Il existe en outre une liste grise, c’est-à-dire des pratiques qui doivent être explicitement convenues au préalable entre le fournisseur et l’acheteur pour être valables. Il s’agit par exemple de la prise en charge des coûts des remises et des promotions.

En 2024, le rapport du Bureau d’équité montre encore clairement un déséquilibre toujours important dans la chaîne alimentaire. Le nombre de plaintes a encore augmenté : Plus de 800 plaintes directes et indirectes ont été enregistrées.

« Ce chiffre montre noir sur blanc l’ampleur du pouvoir des chaînes de distribution sur les petits producteurs. Pour empêcher l’exploitation des positions de force, nous devons agir en permanence. En effet, de nombreux producteurs craignent de perdre leur place en rayon et se voient contraints d’accepter des conditions inéquitables, faute d’alternatives », souligne le ministre fédéral Norbert Totschnig.

Depuis la création du Bureau de l’équité en 2022, non seulement le nombre de cas a augmenté, mais les connaissances sur les pratiques commerciales déloyales ont également augmenté. Ces connaissances sont régulièrement transmises à la Commission européenne afin que le déséquilibre entre les producteurs, les transformateurs et la chaîne alimentaire soit également abordé au niveau de l’UE.

Principales conclusions du rapport 2024 du Bureau d’équité

Les boucheries sous pression:

  • Les chaînes de magasins refusent d’ajuster les prix de leurs produits pour les boucheries traditionnelles et familiales, malgré l’augmentation des coûts de personnel et d’énergie.
  • Dans un cas documenté, une chaîne de magasins a augmenté le prix à la consommation d’un produit de 30% alors que le producteur recevait en même temps 2% de moins.
  • En outre, les chaînes de distribution profitent de la baisse des prix des matières premières pour faire baisser davantage leurs prix d’achat, ce qui met en péril la survie des petites et moyennes entreprises en particulier.
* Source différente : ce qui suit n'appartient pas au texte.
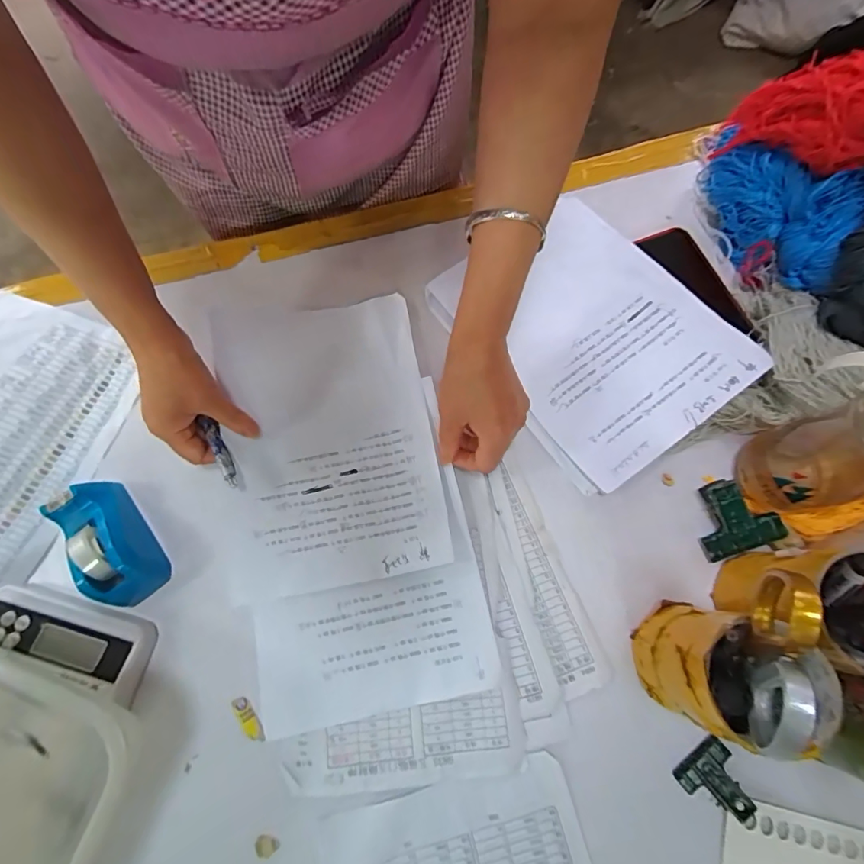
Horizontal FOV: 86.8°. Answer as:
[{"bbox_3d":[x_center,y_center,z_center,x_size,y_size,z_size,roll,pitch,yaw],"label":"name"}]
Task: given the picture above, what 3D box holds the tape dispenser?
[{"bbox_3d":[-0.299,0.101,0.416,0.050,0.062,0.108,-38,75,-9],"label":"tape dispenser"}]

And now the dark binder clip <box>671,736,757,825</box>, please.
[{"bbox_3d":[0.227,0.278,0.363,0.046,0.022,0.044,-39,76,-9],"label":"dark binder clip"}]

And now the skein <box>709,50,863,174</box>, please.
[{"bbox_3d":[0.367,-0.303,0.432,0.071,0.083,0.182,-27,35,-6],"label":"skein"}]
No-name et atteinte à l’image des producteurs nationaux :

  • Les majorations de prix ciblées et élevées appliquées par les distributeurs sur les produits de marque de qualité créent un désavantage concurrentiel massif pour les producteurs nationaux.
  • Dans le même temps, les marques de distributeurs – appelées « no-name », souvent fabriquées dans les propres usines des chaînes de distribution – sont maintenues à des prix artificiellement bas.
  • Les consommateurs se tournent donc plus souvent vers les produits sans nom, moins chers, ce qui nuit aux produits de marque de qualité.

Services tiers imposés:

  • Les producteurs sont contraints par les chaînes de distribution d’utiliser certains prestataires de services de paiement et de logistique et de les payer.
  • Les prix pratiqués par ces prestataires de services tiers sont disproportionnés et manquent de transparence.
  • A la fin de la journée, ces coûts sont payés non seulement par les fournisseurs, mais aussi par les consommateurs, et ce au bénéfice du commerce.
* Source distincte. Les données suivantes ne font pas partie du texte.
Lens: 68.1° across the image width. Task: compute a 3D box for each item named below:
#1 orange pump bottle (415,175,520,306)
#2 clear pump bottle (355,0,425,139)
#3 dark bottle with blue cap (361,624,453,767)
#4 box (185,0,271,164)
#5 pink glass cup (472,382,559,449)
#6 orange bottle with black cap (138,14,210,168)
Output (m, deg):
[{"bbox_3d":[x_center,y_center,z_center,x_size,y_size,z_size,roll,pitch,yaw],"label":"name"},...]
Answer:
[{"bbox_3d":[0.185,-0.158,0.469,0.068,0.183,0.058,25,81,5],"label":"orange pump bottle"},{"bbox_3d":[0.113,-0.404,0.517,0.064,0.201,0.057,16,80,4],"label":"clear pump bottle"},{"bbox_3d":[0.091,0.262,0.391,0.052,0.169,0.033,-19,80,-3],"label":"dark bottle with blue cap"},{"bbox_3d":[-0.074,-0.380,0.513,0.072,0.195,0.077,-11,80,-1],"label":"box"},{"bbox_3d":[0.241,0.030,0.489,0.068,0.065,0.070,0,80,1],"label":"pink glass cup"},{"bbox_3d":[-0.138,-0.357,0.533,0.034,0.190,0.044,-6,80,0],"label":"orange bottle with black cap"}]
Contrats de fourniture exclusive déloyaux:

  • Les start-ups et les jeunes entrepreneurs sont contraints de dépendre entièrement d’une chaîne de distribution par le biais de contrats d’approvisionnement exclusifs.
  • Ils doivent réaliser des investissements importants pour le commerce et se développer afin de pouvoir livrer les quantités (volatiles) commandées dans les délais impartis – sans que le commerce ne garantisse l’achat.
  • Si le producteur ne peut pas honorer les commandes à 100%, des pénalités importantes sont appliquées.

Le bureau de l’équité – un aperçu

  • Créé le 1er mars 2022 en tant qu’organisme indépendant et non soumis à des directives au sein du ministère fédéral de l’Agriculture et des Forêts.
  • Conseils anonymes et gratuits pour tous ceux qui subissent des pressions de la part d’acheteurs plus importants lors de la vente de produits agricoles ou alimentaires et qui sont victimes de pratiques commerciales interdites ou déloyales.
  • Analyse des cas de réclamation, évaluation juridique et assistance pour trouver une solution à l’amiable avec l’acheteur.

Le 3e rapport d’activité peut être téléchargé sur www.fairness-buero.gv.at.